Un cambio de sus buques de pesca sin respetar los alcances de las legislaciones vigentes habría cometido la empresa pesquera Argenova, después que reemplazó su embarcación Argenova VIII (ex Gove Scorpio) por Argenova XXIII (ex Playa Victoria) cuyas capacidades no son similares. En los próximos días podrían producirse novedades de importancia respecto al tema.
Lo que se investiga es si la pesquera española Argenova eludió el artículo 30 de la Ley Federal de Pesca 24.922 el cual establece que el permiso de pesca sólo podrá ser transferido a otra unidad o unidades de capacidad equivalente, que no impliquen un incremento del esfuerzo pesquero.

En general la autoridad de aplicación avala este tipo de reemplazos cuando las naves padecen un siniestro o llegan al límite de su vida útil, pero en los casos de Argenova que se investigan no son iguales de capacidad de bodega ni de potencia de máquinas, mientras que la ley especifica igualdad para no aumentar el denominado esfuerzo pesquero.

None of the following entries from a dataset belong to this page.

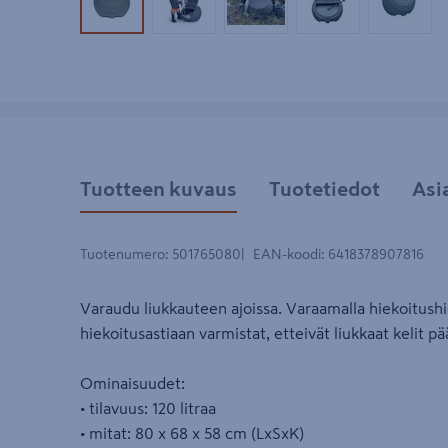
Tuotekuva 1
Tuotekuva 2
Tuotekuva 3
Tuotekuva 4
Tuotek
Tuotteen kuvaus
Tuotetiedot
Asi
Tuotenumero
:
501765080
EAN-koodi
:
6418378907816
Varaudu liukkauteen ajoissa. Varaamalla hiekoitushi
hiekoitusastiaan varmistat, etteivät liukkaat kelit p
Ominaisuudet:
• tilavuus: 120 litraa
• mitat: 80 x 68 x 58 cm (LxSxK)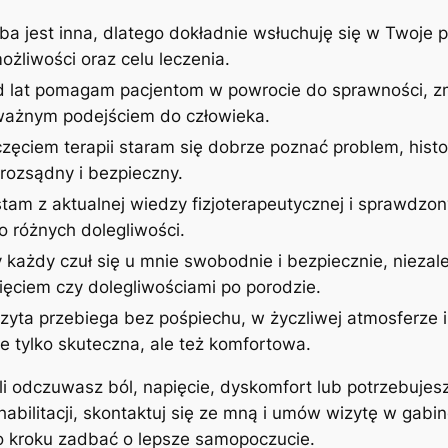
ba jest inna, dlatego dokładnie wsłuchuję się w Twoje p
żliwości oraz celu leczenia.
d lat pomagam pacjentom w powrocie do sprawności, zm
uważnym podejściem do człowieka.
zęciem terapii staram się dobrze poznać problem, histor
rozsądny i bezpieczny.
stam z aktualnej wiedzy fizjoterapeutycznej i sprawdzon
 różnych dolegliwości.
 każdy czuł się u mnie swobodnie i bezpiecznie, niezale
ęciem czy dolegliwościami po porodzie.
izyta przebiega bez pośpiechu, w życzliwej atmosferze
ie tylko skuteczna, ale też komfortowa.
śli odczuwasz ból, napięcie, dyskomfort lub potrzebujes
ehabilitacji, skontaktuj się ze mną i umów wizytę w gab
po kroku zadbać o lepsze samopoczucie.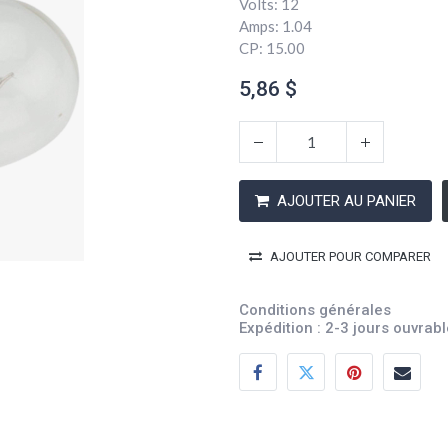
Volts: 12
Amps: 1.04
CP: 15.00
5,86
$
AJOUTER AU PANIER
AJOUTER POUR COMPARER
Conditions générales
Expédition : 2-3 jours ouvrab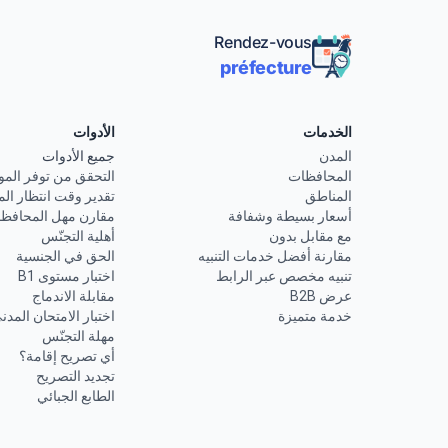
Rendez-vous
préfecture
الخدمات
الأدوات
المدن
جميع الأدوات
المحافظات
التحقق من توفر المو
المناطق
تقدير وقت انتظار الم
أسعار بسيطة وشفافة
مقارن مهل المحافظ
مع مقابل بدون
أهلية التجنّس
مقارنة أفضل خدمات التنبيه
الحق في الجنسية
تنبيه مخصص عبر الرابط
اختبار مستوى B1
عرض B2B
مقابلة الاندماج
خدمة متميزة
اختبار الامتحان المدن
مهلة التجنّس
أي تصريح إقامة؟
تجديد التصريح
الطابع الجبائي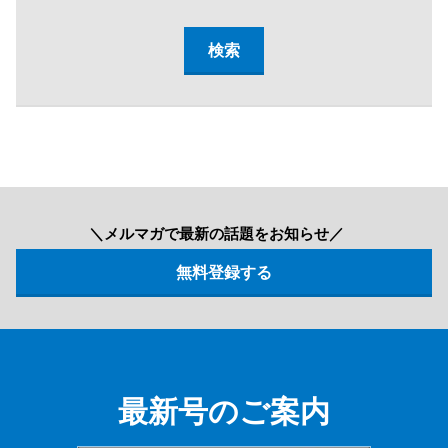
＼メルマガで最新の話題をお知らせ／
最新号のご案内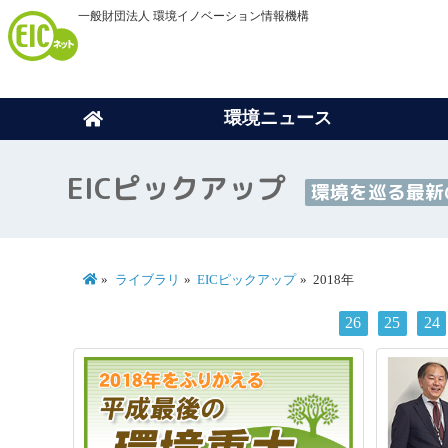
一般財団法人 環境イノベーション情報機構
環境ニュース
EICピックアップ
環境を巡る最新
ライブラリ
EICピックアップ
2018年
26
25
24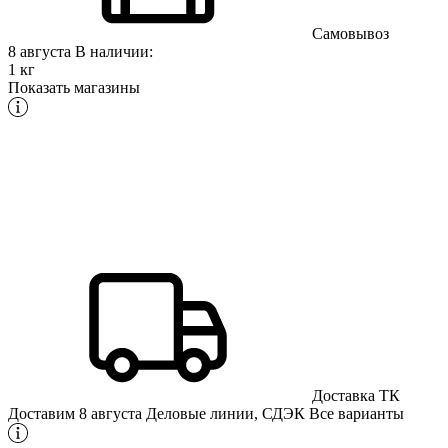
Самовывоз
8 августа
В наличии:
1 кг
Показать магазины
Доставка ТК
Доставим 8 августа
Деловые линии, СДЭК
Все варианты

Este último reemplazo no sería el único inconveniente que afronta la empresa, ya que en su momento los buques Argenova I-II-III y IV también fueron investigados porque habrían tenido casi el doble de potencia de máquina y un tamaño de eslora mayor con relación a los permisos habilitados.

Quienes están detrás del tema, también pretenden determinar si la empresa pesquera autorizó que estos buques ingresaran al mar argentino a pesar de la diferencia respecto a la ley vigente e incluso habrían impulsado la continuidad de todos los barcos cuestionados sin reemplazar a ninguno.

EL MISMO BARCO, PERO DECLARACION DIFERENTE

Entre otros datos técnicos trascendió que la empresa pesquera declaró que el buque saliente (Argenova VIII) tiene 23,52 de eslora, una bodega con capacidad para 110 metros cúbico de mercadería y un HP de 550, en tanto la nave que pretende reemplazarla (Argenova XXIII) fue declarada con 33,46 de eslora, 174 metros cúbicos de bodega y 670 de HP.

Lo que también llama la atención es que la misma nave (Argenova XXIII) ya había sido declarada en un censo de la flota española con 39 de eslora, 1.100 HP, algo que no sólo está por afuera de la ley sino que marca diferencias entre una declaración en la Argentina y otra en España de la misma nave.

Incluso se conocieron informes de las autoridades competentes que la embarcación nueva con la que Argenova ha reemplazado el buque que recibió los permisos nacionales de pesca, está específicamente diseñado para operar sobre especies variadas de fondo y no específicamente marisqueo, así como caladeros de distintas características a los permitidos en los permisos anteriormente concedidos.

El buque saliente siempre se trató de un marisquero neto desde su origen australiano, mientras que el buque entrante tiene un mayor desplazamiento que implica mayores potencias y consumos; y, tal vez, provocaría mayores daños al medio ambiente marino.